WHAT YOU WILL DO: Set the listing down again in full, word for word, with the pictures left out.

ENTRIES SUPPLIED:
####

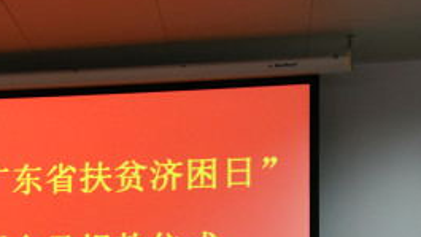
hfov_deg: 20.4
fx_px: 1127
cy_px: 307
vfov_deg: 11.7
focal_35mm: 101
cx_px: -17
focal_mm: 38
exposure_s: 1/100
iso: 1000
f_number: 5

####

RESULT:
hfov_deg: 20.4
fx_px: 1127
cy_px: 307
vfov_deg: 11.7
focal_35mm: 101
cx_px: -17
focal_mm: 38
exposure_s: 1/100
iso: 1000
f_number: 5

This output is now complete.